As the program coordinator for Strings of Compassion, Franz faces the presence of death nearly every day. As a result, Franz says death no longer frightens her. The music vigil is, she adds, “a place where I can give my ego something sacred to do.” While playing the harp at a vigil, she has witnessed scenes that reinforce her belief in the power of both music thanatology and Strings of Compassion.
Once Franz played a vigil for a dying mother as the patient’s adult son and daughter sat by the bed. Suddenly, blood began spilling from the mother’s mouth. The children stood watching while a nurse came in to suction away the blood; she explained that it was a common occurrence for the woman’s illness. The nurse then called in an aid to help remove the patient’s hospital gown so she could be cleaned.
“These adult children stood watching as their mother’s naked body was cleaned and clothed,” Franz says. “It was obviously a shock for them.”
Once the nurse left, Franz started playing, hoping to offer something beautiful in contrast to the medical scene that had just unfolded. Soon the patient’s mouth began to pool with blood again. This time the son, no longer stunned, stepped quickly to the suction tube and moved to his mother’s side. His sister took the tube and said, “We can do this.”
Throughout it all, music accompanied like a gentle stream of sound, soothing and supporting. During the evening, the daughter told Franz, “Please don’t leave us. Please keep playing. It makes this bearable.” That night, with a calm countenance, the patient died. “Her children wept,” Franz recalls. “They said how glad they were and how thankful they were not to be left alone, to have the music present throughout.”

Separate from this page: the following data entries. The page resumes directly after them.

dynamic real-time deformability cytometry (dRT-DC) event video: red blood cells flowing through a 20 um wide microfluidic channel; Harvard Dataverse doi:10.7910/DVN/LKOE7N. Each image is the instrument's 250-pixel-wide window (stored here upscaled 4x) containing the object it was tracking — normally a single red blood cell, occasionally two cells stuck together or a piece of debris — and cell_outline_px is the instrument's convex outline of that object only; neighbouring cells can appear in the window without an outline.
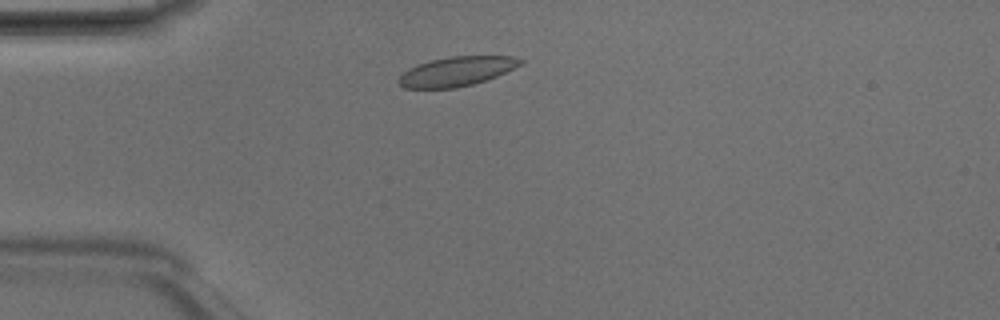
{"species": "Egyptian fruit bat (a non-hibernating species)", "species_latin": "Rousettus aegyptiacus", "temperature_condition": "room temperature", "stored_images_in_passage": 2, "camera_frame_rate_fps": 3000, "um_per_image_px": 0.085, "animal": {"sex": "male"}, "frame": {"image": 1, "passage_image": 2, "time_ms": 0.333, "image_size_px": [1000, 320], "cell_outline_px": [[524, 64], [496, 76], [472, 84], [456, 88], [404, 88], [396, 80], [408, 68], [416, 64], [432, 60], [452, 56], [512, 56], [524, 60]], "centroid_in_image_um": [38.81, 6.06], "position_along_channel_um": 46.2, "area_um2": 20.81}}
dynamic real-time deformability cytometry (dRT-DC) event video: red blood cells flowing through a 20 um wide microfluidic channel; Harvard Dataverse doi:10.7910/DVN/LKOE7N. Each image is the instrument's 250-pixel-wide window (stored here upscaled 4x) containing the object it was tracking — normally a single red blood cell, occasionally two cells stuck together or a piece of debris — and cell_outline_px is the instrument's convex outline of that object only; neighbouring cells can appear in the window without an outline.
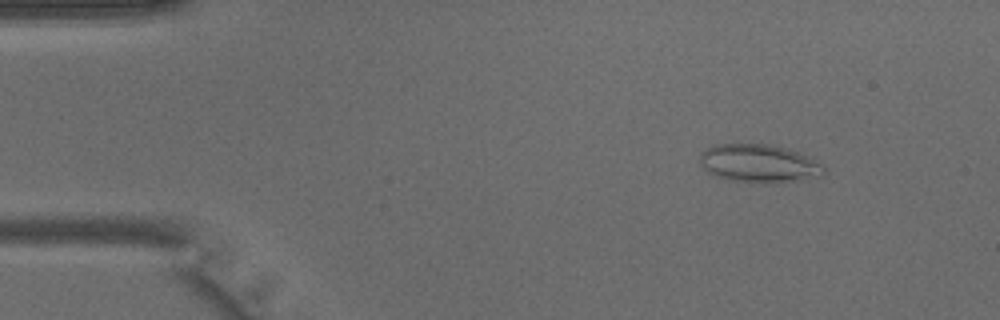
{"species": "common noctule bat (a hibernating species)", "species_latin": "Nyctalus noctula", "temperature_condition": "warm", "stored_images_in_passage": 42, "camera_frame_rate_fps": 3000, "um_per_image_px": 0.085, "animal": {"sex": "male", "body_mass_g": 15.6}, "frame": {"image": 1, "passage_image": 5, "time_ms": 1.333, "image_size_px": [1000, 320], "cell_outline_px": [[824, 176], [796, 180], [764, 184], [728, 180], [716, 176], [708, 172], [700, 164], [700, 152], [704, 148], [716, 144], [768, 144], [788, 148], [824, 164]], "centroid_in_image_um": [64.49, 13.9], "position_along_channel_um": 20.5, "area_um2": 27.86}}
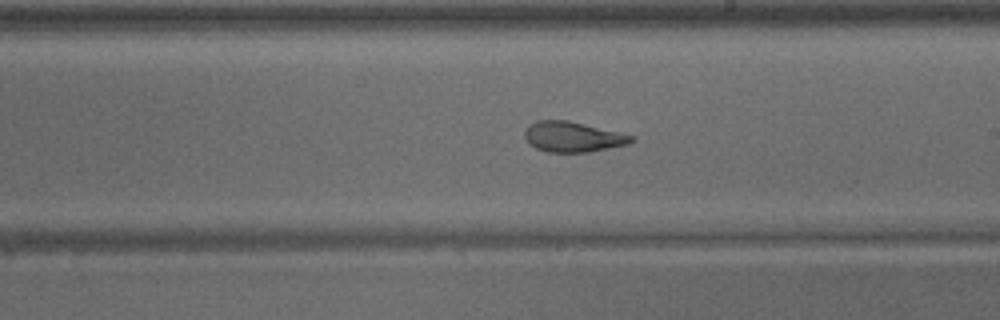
{"frame": {"image": 2, "passage_image": 24, "time_ms": 7.667, "image_size_px": [1000, 320], "cell_outline_px": [[636, 140], [628, 144], [588, 152], [548, 152], [536, 148], [528, 144], [524, 136], [524, 132], [532, 124], [540, 120], [568, 120], [620, 132], [636, 136]], "centroid_in_image_um": [48.72, 11.63], "position_along_channel_um": 240.3, "area_um2": 18.84}}
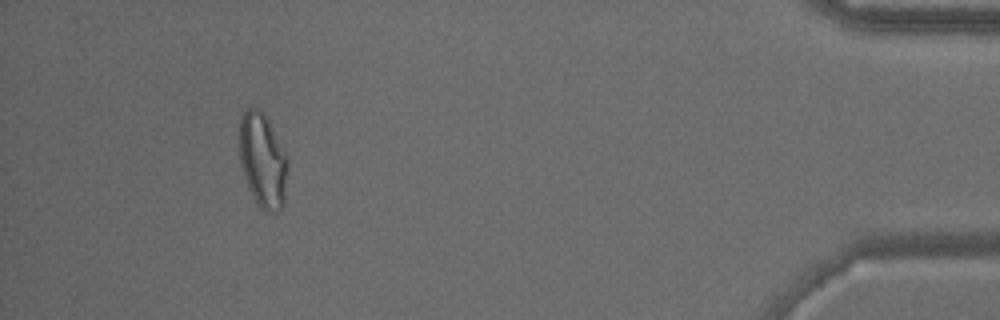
{"frame": {"image": 3, "passage_image": 39, "time_ms": 12.667, "image_size_px": [1000, 320], "cell_outline_px": [[288, 160], [284, 204], [276, 212], [264, 212], [260, 208], [252, 196], [248, 188], [240, 164], [240, 116], [248, 108], [260, 108], [264, 112], [288, 156]], "centroid_in_image_um": [22.34, 13.64], "position_along_channel_um": 412.9, "area_um2": 26.88}}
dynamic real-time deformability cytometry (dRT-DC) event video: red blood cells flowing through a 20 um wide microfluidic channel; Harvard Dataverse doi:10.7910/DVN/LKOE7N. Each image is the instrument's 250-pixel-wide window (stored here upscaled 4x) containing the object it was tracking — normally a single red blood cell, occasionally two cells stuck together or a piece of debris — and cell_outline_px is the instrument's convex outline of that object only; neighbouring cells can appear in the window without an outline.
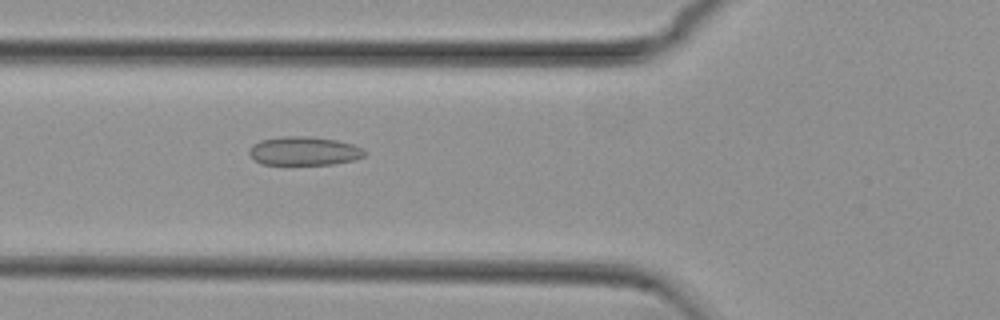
{"species": "common noctule bat (a hibernating species)", "species_latin": "Nyctalus noctula", "temperature_condition": "cold", "stored_images_in_passage": 45, "camera_frame_rate_fps": 3000, "um_per_image_px": 0.085, "animal": {"sex": "female", "body_mass_g": 29.2, "forearm_length_mm": 56.3}, "frame": {"image": 1, "passage_image": 11, "time_ms": 3.333, "image_size_px": [1000, 320], "cell_outline_px": [[364, 156], [356, 160], [332, 164], [260, 164], [248, 152], [252, 144], [260, 140], [280, 136], [308, 136], [336, 140], [352, 144], [364, 148]], "centroid_in_image_um": [25.84, 12.83], "position_along_channel_um": 100.0, "area_um2": 19.31}}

Death seems to come in a sterile environment, with white walls and patients slowly sinking into hospital beds. We imagine the hospital food, green slop on silver trays, nurses in blue uniforms, and the sounds of coughing from the next room. The sheer notion of dying leaves many paralyzed; some consider it their biggest fear. What a lot of us don’t realize and what Strings of Compassion musicians try to show is death doesn’t have to be like that.

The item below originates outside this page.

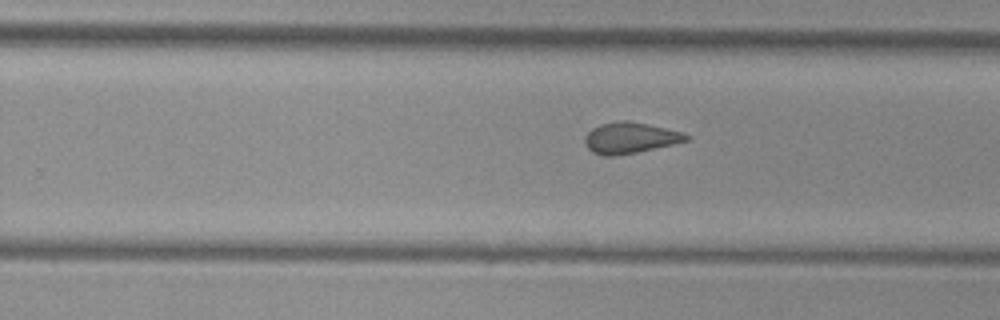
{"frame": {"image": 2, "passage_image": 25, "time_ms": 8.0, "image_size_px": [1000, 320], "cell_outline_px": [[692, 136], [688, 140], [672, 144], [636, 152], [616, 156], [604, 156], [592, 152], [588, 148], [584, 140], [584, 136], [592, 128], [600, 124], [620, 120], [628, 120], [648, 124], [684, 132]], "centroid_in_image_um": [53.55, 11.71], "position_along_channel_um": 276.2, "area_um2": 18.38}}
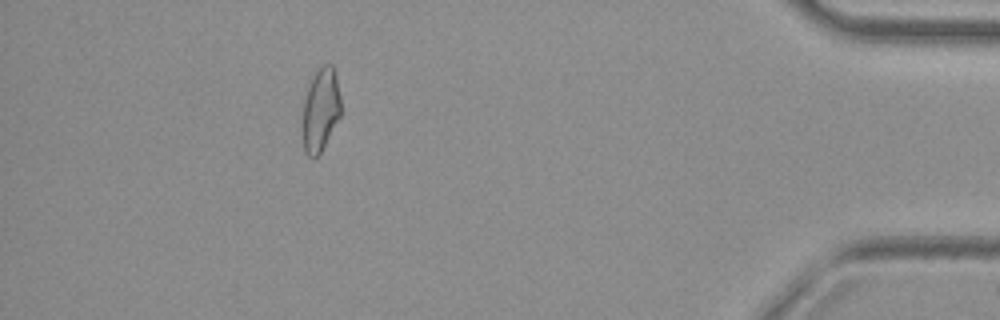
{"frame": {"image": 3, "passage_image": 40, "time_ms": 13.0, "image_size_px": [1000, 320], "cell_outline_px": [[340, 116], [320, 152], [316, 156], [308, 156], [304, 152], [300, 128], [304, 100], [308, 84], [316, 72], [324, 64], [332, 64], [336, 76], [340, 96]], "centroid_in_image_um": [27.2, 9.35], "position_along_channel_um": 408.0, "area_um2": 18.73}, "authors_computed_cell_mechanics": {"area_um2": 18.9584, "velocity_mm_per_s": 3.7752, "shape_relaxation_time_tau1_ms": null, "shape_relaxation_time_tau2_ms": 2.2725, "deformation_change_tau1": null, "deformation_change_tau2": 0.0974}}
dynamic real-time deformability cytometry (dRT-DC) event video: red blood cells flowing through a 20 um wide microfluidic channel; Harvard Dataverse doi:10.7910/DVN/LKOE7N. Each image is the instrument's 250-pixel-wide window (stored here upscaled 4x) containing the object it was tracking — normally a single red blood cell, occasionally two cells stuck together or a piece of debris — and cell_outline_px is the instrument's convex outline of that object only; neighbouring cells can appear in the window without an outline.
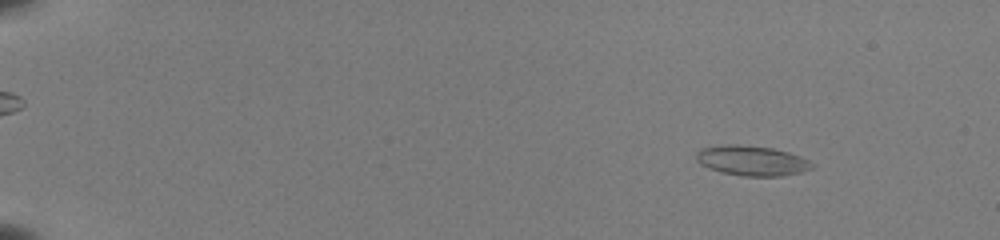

Franz believes that Strings of Compassion gives life to patients long after they’ve died. “Loved ones often speak of their experiences to others in social circles,” Franz says. “It is not unusual for me to be stopped in a public place by someone who says, ‘I recognize you. You played for my grandmother.’” Moments like these, Franz says, show her how “blessed I am to be able to serve my fellow humans in this way.”